Contingency: If upstream packages cannot be patched within the sprint, implement a global MediaQuery wrapper at the app root that clamps textScaleFactor to the highest per-role safe value (typically 1.6–2.0), accepting that users at extreme OS scales see a safe cap rather than full scaling for those widgets.
The CI accessibility lint runner depends on the Dart CLI toolchain and potentially custom_lint or a bespoke Dart script. CI environments differ from local dev environments in Dart SDK version, pub cache configuration, and platform availability, risking intermittent CI failures that block all pull requests.
Mitigation & Contingency
Mitigation: Pin the Dart SDK version in the CI workflow configuration. Package the lint runner as a self-contained Dart script with all dependencies vendored or declared in a dedicated pubspec.yaml. Add a CI smoke test that runs the runner against a known-compliant fixture and a known-violating fixture to verify the exit codes are correct.
Contingency: If the custom runner proves too fragile, fall back to running dart analyze with the flutter-accessibility-lint-config rules as the sole CI gate, and schedule the custom manifest validation as a separate non-blocking advisory check until the runner is stabilised.
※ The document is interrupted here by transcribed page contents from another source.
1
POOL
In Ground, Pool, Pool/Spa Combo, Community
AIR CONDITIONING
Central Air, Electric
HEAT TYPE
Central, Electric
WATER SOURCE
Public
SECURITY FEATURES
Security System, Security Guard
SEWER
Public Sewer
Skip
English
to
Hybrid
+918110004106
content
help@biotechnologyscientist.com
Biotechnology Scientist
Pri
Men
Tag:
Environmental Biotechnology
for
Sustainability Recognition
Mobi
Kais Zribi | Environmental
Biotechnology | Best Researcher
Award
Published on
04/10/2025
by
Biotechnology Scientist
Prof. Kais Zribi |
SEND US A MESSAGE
Wrapping all interactive widgets with a 44 pt minimum hit area via HitTestBehavior.opaque may cause unintended tap interception in widgets where interactive elements are closely stacked, particularly in the expense type selector, bulk confirmation screen, and notification filter bar.
Mitigation & Contingency
Mitigation: Conduct integration testing of the touch target wrapper specifically in dense layout scenarios (expense selector, filter bars, bottom sheets with multiple buttons). Use the Flutter Inspector to visualise hit areas and confirm no overlaps. Pair with the interactive-control-spacing-system to ensure minimum 8 dp gaps between expanded hit areas.
Contingency: If overlapping hit areas cause mis-tap regressions in specific screens, allow the touch target wrapper to accept an explicit hitAreaSize parameter that can be reduced below 44 pt only in contexts where the interactive-control-spacing-system guarantees sufficient gap, with a mandatory code review flag for any such override.
The contrast-safe-color-palette must guarantee WCAG AA ratios for both light and dark mode token sets. Dark mode color derivation is non-trivial — simply inverting a light palette often produces pairs that pass in one mode but fail in the other, and the token manifest must encode both sets explicitly.
Mitigation & Contingency
Mitigation: Define both light and dark token sets explicitly in the accessibility-token-manifest rather than deriving one from the other programmatically. Run the contrast-ratio-validator against both sets as part of the token manifest generation process and include both in the CI lint runner's validation scope.
Contingency: If time pressure forces a dark mode deferral, ship with light mode only and add a prominent in-app notice. Gate dark mode colour tokens behind a feature flag until the full dual-palette validation is complete.